Saturday, April 1, 2017

Beauty and the Beast

The movie opens in Baroque France with a selfish prince (Dan Stevens) hosting a dance in which he is the only man on a dance floor crowded with two dozen or so young lovelies.  It is then that an old crone bursts in and demands lodging, offering a rose as payment.  The prince scoffs.  She requests again and he tosses the rose aside.  The crone transforms into a beautiful enchantress who curses the prince to ugliness until he should find someone who will love him.  Oh, and all your servants get to share in your curse because... they should have prevented you from being such a brat!  Even you, Chip!  Uh huh.  On top of that, the enchantress has a lasting appearance which I do not recall in the original.  She shows up repeatedly - in disguise - and is present when the curse is broken.
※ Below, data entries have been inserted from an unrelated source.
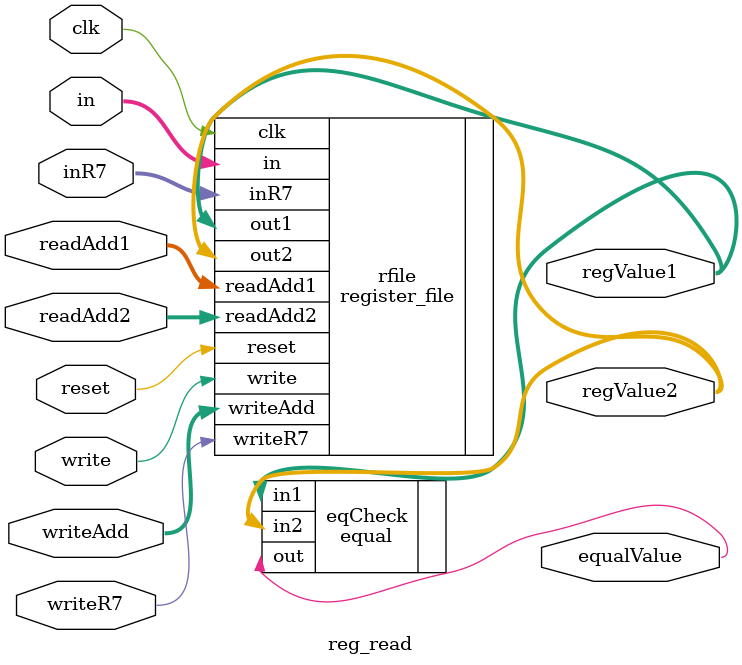
<source format=v>
module reg_read(in, readAdd1, readAdd2, regValue1, regValue2, equalValue, write, writeAdd, writeR7, inR7, clk, reset);

	output [15:0] regValue1, regValue2;
	output 	      equalValue;
	input  [15:0] in, inR7;
	input  [2:0]  readAdd1, readAdd2, writeAdd;
	input	      write, writeR7, clk, reset;
	
	register_file rfile(.clk(clk), .out1(regValue1), .out2(regValue2), .readAdd1(readAdd1), .readAdd2(readAdd2), .write(write), .writeAdd(writeAdd), .writeR7(writeR7), .inR7(inR7), .in(in), .reset(reset));
	equal eqCheck(.in1(regValue1), .in2(regValue2), .out(equalValue));

endmodule


</source>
The live-action version attempts to expand the story, usually for the worse.  We learn that Belle's mother died of the plague in Paris.  Also Beast's father is responsible for making his son a selfish scion in his own image after Beast's mother died.  Thus, Beast is kind of blameless for his situation.  Oh, and Beast joins the motherless Disney character club with Belle.  LeFou, Gaston's sidekick, is gay and, to press the point, he dances with another clearly gay man at a ball where both have a sly smile.  Also, it is strange to see how racially integrated 18th century France was.  Yes, it is fantasy but then why try to emulate the style and technology of a real historical period?  If a live-action Mulan comes to pass, I doubt such ahistorical casting will be made to satisfy the diversity police.
 
The characters mostly failed to make the leap to live action.  The Beast felt a lot less intimidating than he should.  He's all roar and no bite.  When it comes to a fight, he always finds himself at death's door but for Belle's intervention.  Really, how did he survive this long?  A doddering father in the mold of Geppetto works much better in a cartoon than live action.  Maurice (Kevin Kline) comes across as a bumpkin and a fool.  Gaston (Luke Evans) is truly cartoonish, wanting to marry the prettiest girl, speaking to himself in mirrors, and just over the top narcissism.  That's good shorthand characterization in an animated feature but poor form in live action.

Belle (Emma Watson) starts out perfect and remains perfect.  She has read every book in town (and is apparently the town's only literate woman), invents a washing machine, knows what tool or part her clock-maker father needs before he does, dismisses Gaston's amorous advances with relative ease, and boldly risks the roads alone to find her missing father.  There is no character arc for her beyond the love story.  Even there, she is mostly won over by the library.  So much is made of Beast needing to break the curse and Belle wanting to save the servants who are doomed to become inanimate objects that any chemistry and love between Beauty and Beast is incidental.

Fun to watch but generally overrated.  By explaining the background, trying too hard to expand the story, and failing to account for a different presentation, it has failed to capture the heart of the original.